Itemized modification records
+-------+
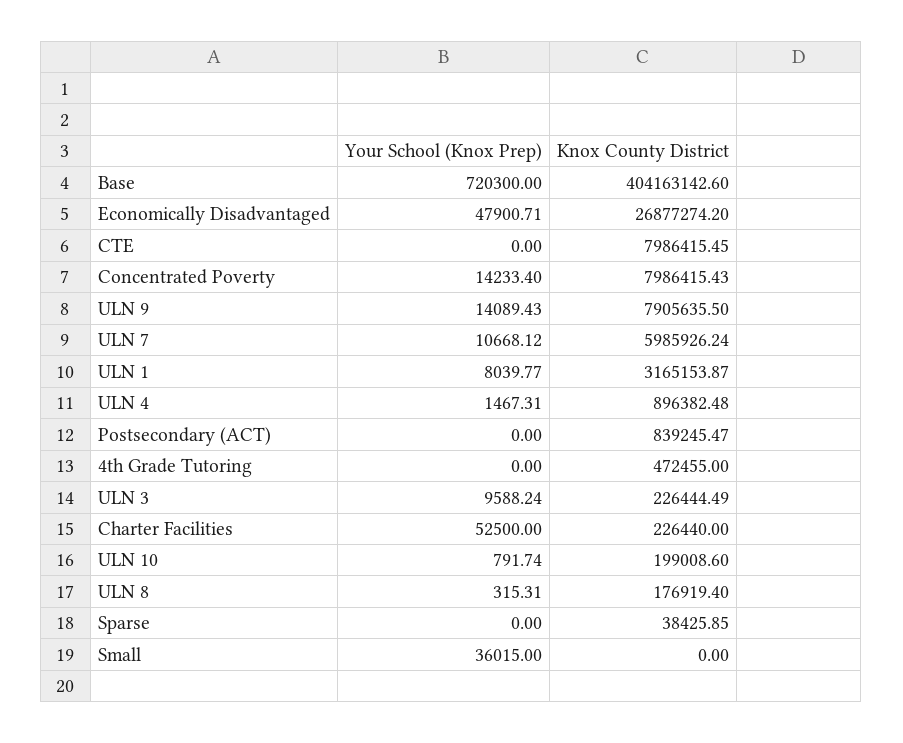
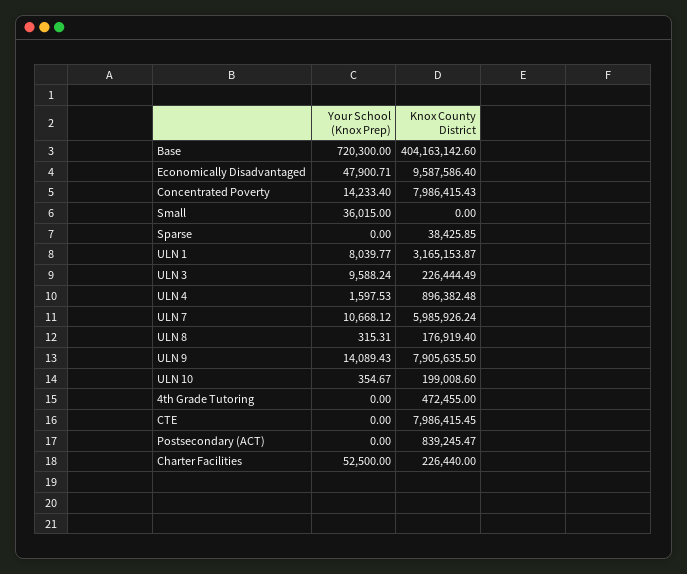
Knox County District, Economically Disadvantaged: 26877274.2 -> 9587586.4
Your School (Knox Prep), ULN 4: 1467.31 -> 1597.53
Your School (Knox Prep), ULN 10: 791.74 -> 354.67

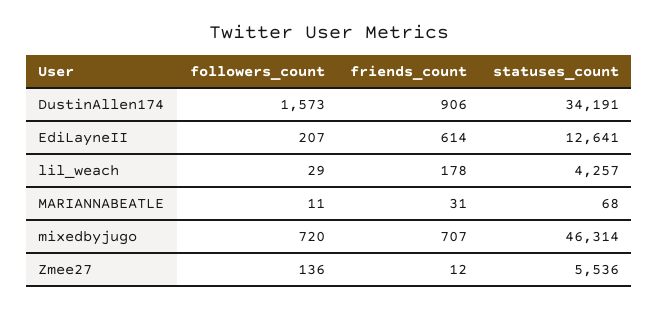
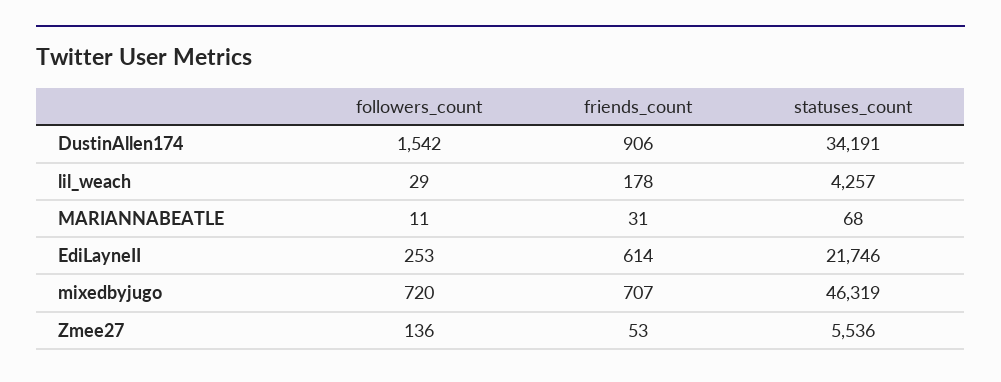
followers_count, DustinAllen174: 1573 -> 1542
followers_count, EdiLayneII: 207 -> 253
statuses_count, EdiLayneII: 12641 -> 21746
statuses_count, mixedbyjugo: 46314 -> 46319
friends_count, Zmee27: 12 -> 53

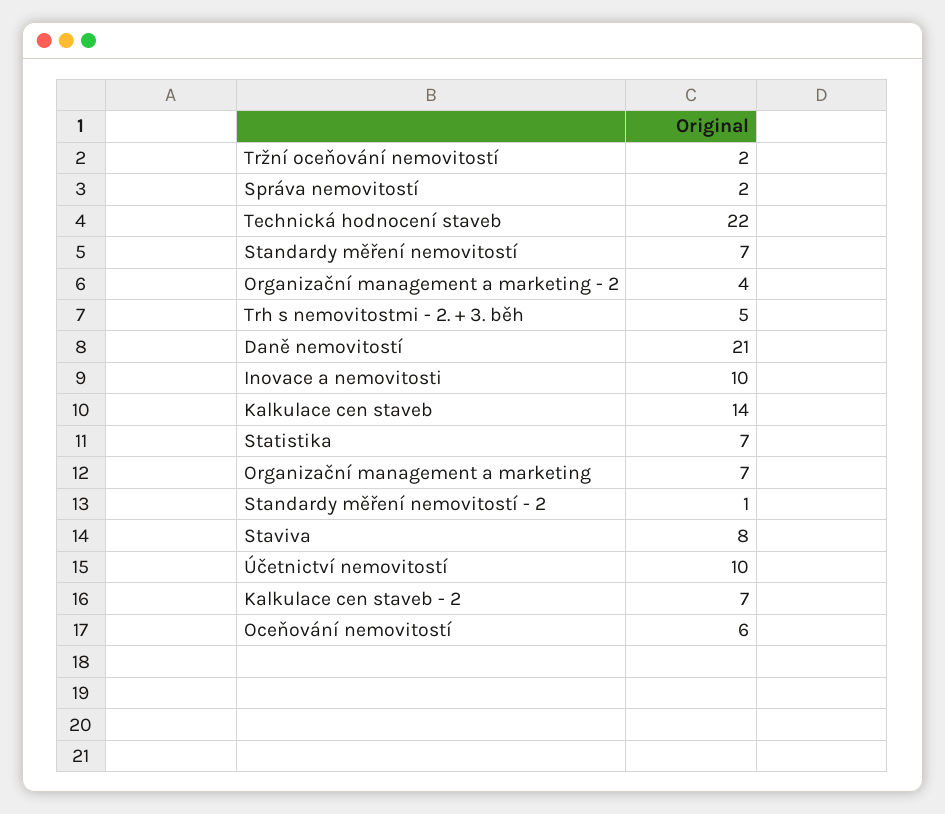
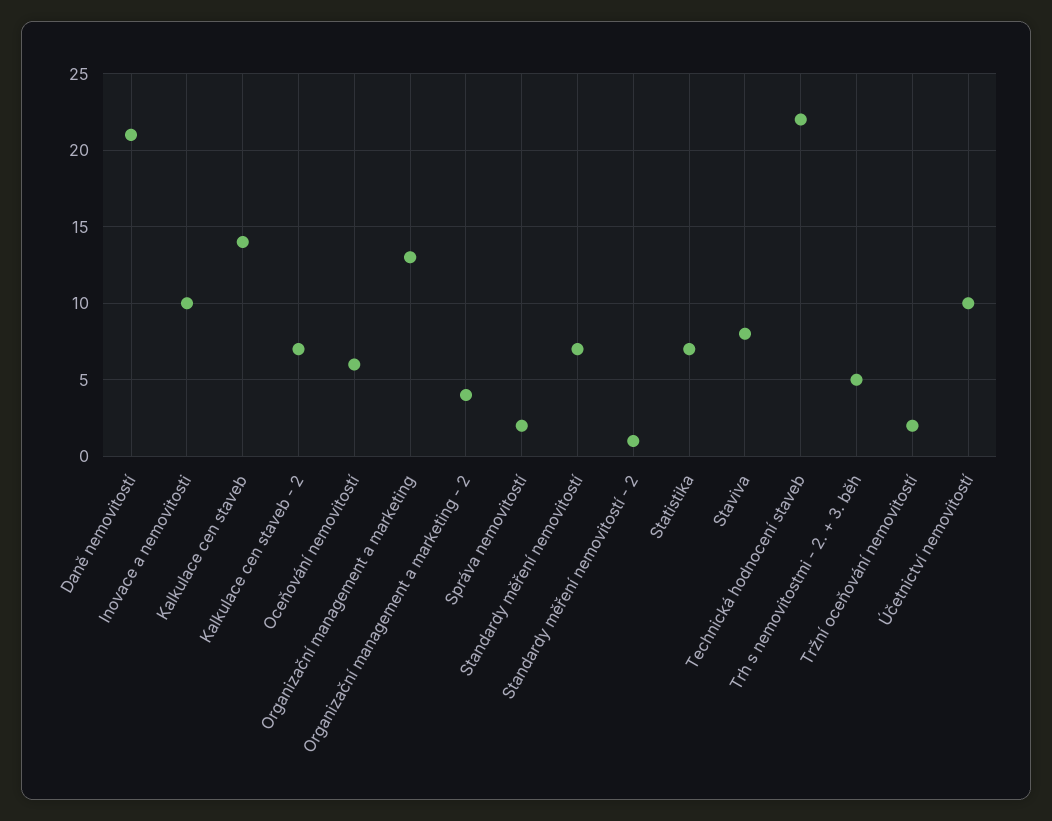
Organizační management a marketing: 7 -> 13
+-------+
Activity: Restate it all word for word: every record, no pictures.

Answer area:
Knox County District, Economically Disadvantaged: 26877274.2 -> 9587586.4
Your School (Knox Prep), ULN 4: 1467.31 -> 1597.53
Your School (Knox Prep), ULN 10: 791.74 -> 354.67

followers_count, DustinAllen174: 1573 -> 1542
followers_count, EdiLayneII: 207 -> 253
statuses_count, EdiLayneII: 12641 -> 21746
statuses_count, mixedbyjugo: 46314 -> 46319
friends_count, Zmee27: 12 -> 53

Organizační management a marketing: 7 -> 13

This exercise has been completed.